Areas described as meeting EBSA criteria that were considered by the Conference of the Parties
C1: Uniqueness or rarity High
The area is the biggest estuary system in the Arctic, affecting the entire adjacent marine ecosystem of the Kara Sea. The huge river run-off has a great impact on the Arctic Ocean, influencing hydrology, ice regime and geochemistry. Some populations of semi-anadromous fish are particular to this area, i.e., Ob Sturgeon, but there are no endemic species of fish, seabirds or marine mammals.
C2: Special importance for life-history stages of species High
Estuaries are important staging areas for aquatic birds, important habitat for white fishes (feeding, migrating, wintering); the maritime zone, with fast-ice, is an important spawning area for polar cod, while the fast ice in the gulfs is a breeding ground for ringed seals.
C3: Importance for threatened, endangered or declining species and/or habitats Medium
Important summer feeding grounds for beluga whales (IUCN near threatened), important staging areas for long-tailed duck (IUCN, VU) and velvet scoters (IUCN, EN); Steller’s eiders (IUCN VU) make use of the area, and polar bears (UICN VU) occur in the outer part of the area.
C4: Vulnerability, fragility, sensitivity, or slow recovery Medium
The dynamic hydrological regime acts as a buffer for many external impacts; animals such sea ducks and white fishes have long life expectancy and low reproductive rates, thus slow recovery rate; sea ducks and polar cod fry are particularly vulnerable to oil spills, while the estuarine ecosystem in general may be vulnerable to changes in the salinity regime caused by large-scale bar dredging for port construction (Lapin, 2012).
C5: Biological productivity High
Owing to high primary production at the frontal zones (Lapin, 2012) the area supports large stocks of freshwater and semi-anadromous fishes, aquatic birds and waterfowl.

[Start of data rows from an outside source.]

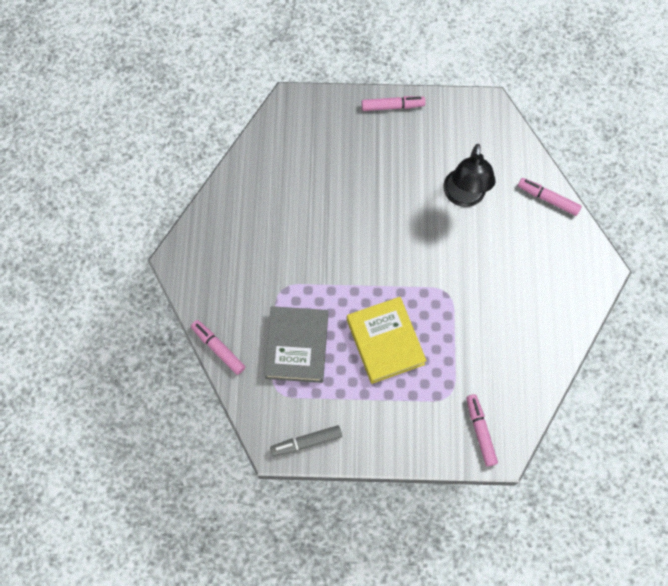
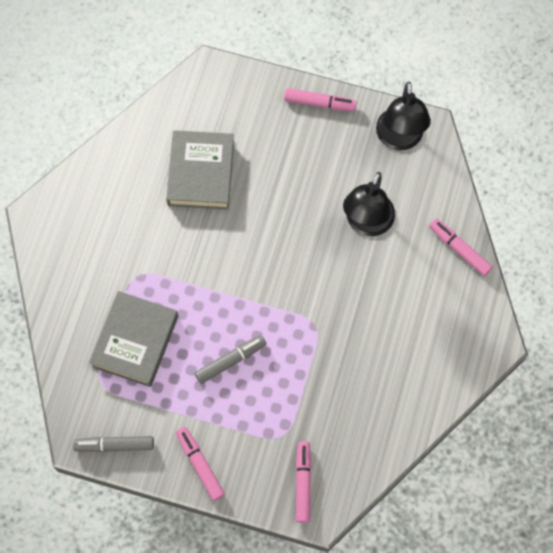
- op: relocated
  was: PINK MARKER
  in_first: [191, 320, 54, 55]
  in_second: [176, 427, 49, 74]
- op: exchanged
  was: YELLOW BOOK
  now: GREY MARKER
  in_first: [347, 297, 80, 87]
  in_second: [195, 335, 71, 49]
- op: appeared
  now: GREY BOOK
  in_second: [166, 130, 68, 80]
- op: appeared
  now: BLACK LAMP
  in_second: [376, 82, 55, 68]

C6: Biological diversity Low
Biodiversity of the lower trophic levels is relatively low due to a variable hydrological regime and vast zone of brackish waters; however, there are remarkable gradients towards offshore areas (Kozlovsky, 2012) while waterfowl and shorebirds are relatively diverse.
C7: Naturalness Medium
The Enisei river estuary is rather pristine while Ob Gulf is already experiencing shipping traffic, geological explorations and onshore infrastructure construction in several points. Rivers bring considerable amounts of pollutants (on the Arctic scale) from their vast watersheds.